§ REQUIRED ACTION 1:
Answer these questions using the text on cancer programs at The Ottawa Hospital:
(a) What age range of high-risk women does the screening centre serve?
(b) At what point is a patient asked to complete the needs assessment?
(c) Who receives the detailed individualized care plan summary once active treatment ends?
§ REQUIRED ACTION 2: Resume the text on cancer programs at The Ottawa Hospital, picking up after its final sentence.

§ PAGE TEXT:

______

Ottawa area women who are at high risk for breast cancer now have access to a new Ontario Breast Screening Program (OBSP) High Risk Screening Centre at The Ottawa Hospital. Starting in July, The Ottawa Hospital began arranging genetic testing and counselling for women between the ages of 30 and 69 who were at high risk for breast cancer and is now offering these women an annual mammogram and breast MRI. Referrals to this program are based on specific criteria such as genetics, and family or medical history. This allows the women at high risk to be routinely updated regarding their health and gives them the knowledge to ask more informed questions.
Providing care and support for people at the end of active cancer treatment, the Wellness Beyond Cancer Program ensures our patients get the follow-up care and resources needed to best manage their health. With ongoing research and medical advances in cancer care, many more patients are surviving the disease. As a result, The Ottawa Hospital developed this program to empower patients to assist in managing their own care and well-being, and help them transition back to their family doctors and the community. Upon admission to the cancer program, a patient will be asked for the name of their primary health-care provider and reminded to continue their non-cancer-related care with them throughout their active cancer treatment. If necessary, the cancer program team at The Ottawa Hospital Cancer Centre will work with the patient to find a primary care provider. When referred to the Wellness Beyond Cancer Program, at the end of active cancer treatment, the patient will be asked to complete a ‘needs assessment’. The needs assessment will help the patient self-identify their needs and will be used to arrange referrals to the appropriate community resources, allow program nurses to individualize their support of the patient, and assist patients to focus on group session content relevant to their needs. Once discharged from active cancer treatment, the patient and their primary care provider will receive a detailed individualized care plan summary, including diagnosis, treatment, cancer team, recommended surveillance and a summary of the patient self identified needs. The continued partnership of a patient’s family physician will ensure a seamless transfer of care once active cancer treatment is complete.

______

§ DATA SUPPLIED:
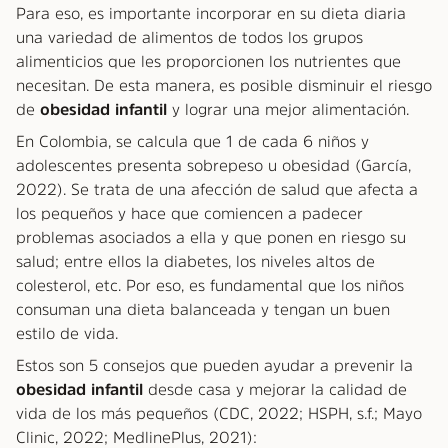
Para eso, es importante incorporar en su dieta diaria
una variedad de alimentos de todos los grupos
alimenticios que les proporcionen los nutrientes que
necesitan. De esta manera, es posible disminuir el riesgo
de
obesidad infantil
y lograr una mejor alimentación.
En Colombia, se calcula que 1 de cada 6 niños y
adolescentes presenta sobrepeso u obesidad (García,
2022). Se trata de una afección de salud que afecta a
los pequeños y hace que comiencen a padecer
problemas asociados a ella y que ponen en riesgo su
salud; entre ellos la diabetes, los niveles altos de
colesterol, etc. Por eso, es fundamental que los niños
consuman una dieta balanceada y tengan un buen
estilo de vida.
Estos son 5 consejos que pueden ayudar a prevenir la
obesidad infantil
desde casa y mejorar la calidad de
vida de los más pequeños (CDC, 2022; HSPH, s.f.; Mayo
Clinic, 2022; MedlinePlus, 2021):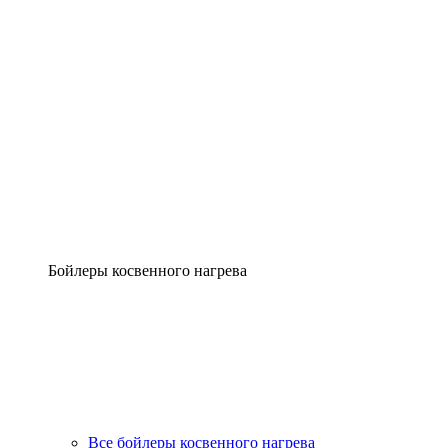
Бойлеры косвенного нагрева
Все бойлеры косвенного нагрева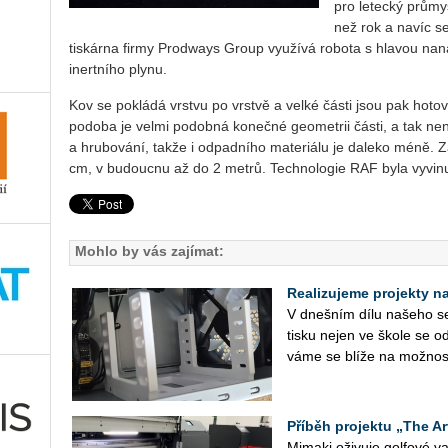
pro letecký průmys
než rok a navíc 
tiskárna firmy Prodways Group využívá robota s hlavou nan
inertního plynu.
Kov se pokládá vrstvu po vrstvě a velké části jsou pak hot
podoba je velmi podobná konečné geometrii části, a tak nen
a hrubování, takže i odpadního materiálu je daleko méně. Z
cm, v budoucnu až do 2 metrů. Technologie RAF byla vyvin
Mohlo by vás zajímat:
Realizujeme projekty na 
V dneš­ním dílu na­še­ho se­r
tisku nejen ve škole se od
vá­me se blíže na mož­nos­
Příběh projektu „The Ar
Mi­ma­ki oži­vu­je gol­fo­vé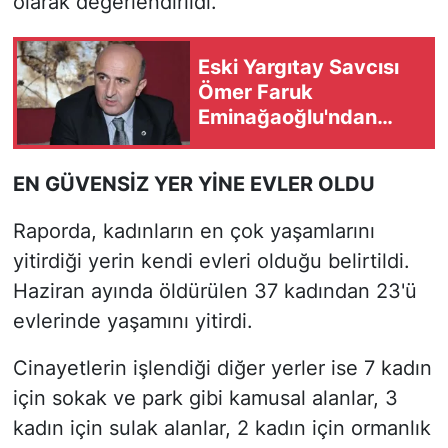
olarak değerlendirildi.
Eski Yargıtay Savcısı
Ömer Faruk
Eminağaoğlu'ndan
'çerçeve yasa' uyarısı
EN GÜVENSİZ YER YİNE EVLER OLDU
Raporda, kadınların en çok yaşamlarını
yitirdiği yerin kendi evleri olduğu belirtildi.
Haziran ayında öldürülen 37 kadından 23'ü
evlerinde yaşamını yitirdi.
Cinayetlerin işlendiği diğer yerler ise 7 kadın
için sokak ve park gibi kamusal alanlar, 3
kadın için sulak alanlar, 2 kadın için ormanlık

______

§ ANSWER 1:
(a) Women between the ages of 30 and 69.
(b) When referred to the Wellness Beyond Cancer Program, at the end of active cancer treatment.
(c) The patient and their primary care provider.

§ ANSWER 2:
In April 2011, The Ottawa Hospital implemented a new Hip Fracture Pathway, based on the regional model created for the Champlain LHIN. This model looked at best practices across Ontario and created a standardized care path for patients, providing the optimum care. Since implementing the Pathway, the hospital has achieved its goal, ensuring that surgery for hip fracture patients takes place within 48 hours of admission. We have also optimized care to decrease the incidence of delirium as well as the risk of re-fracture by identifying osteoporosis early on and discussing treatment options with patients. By improving education to patients and their families as it relates to their care and stay at The Ottawa Hospital, we have helped manage their expectations and have reduced their anxiety.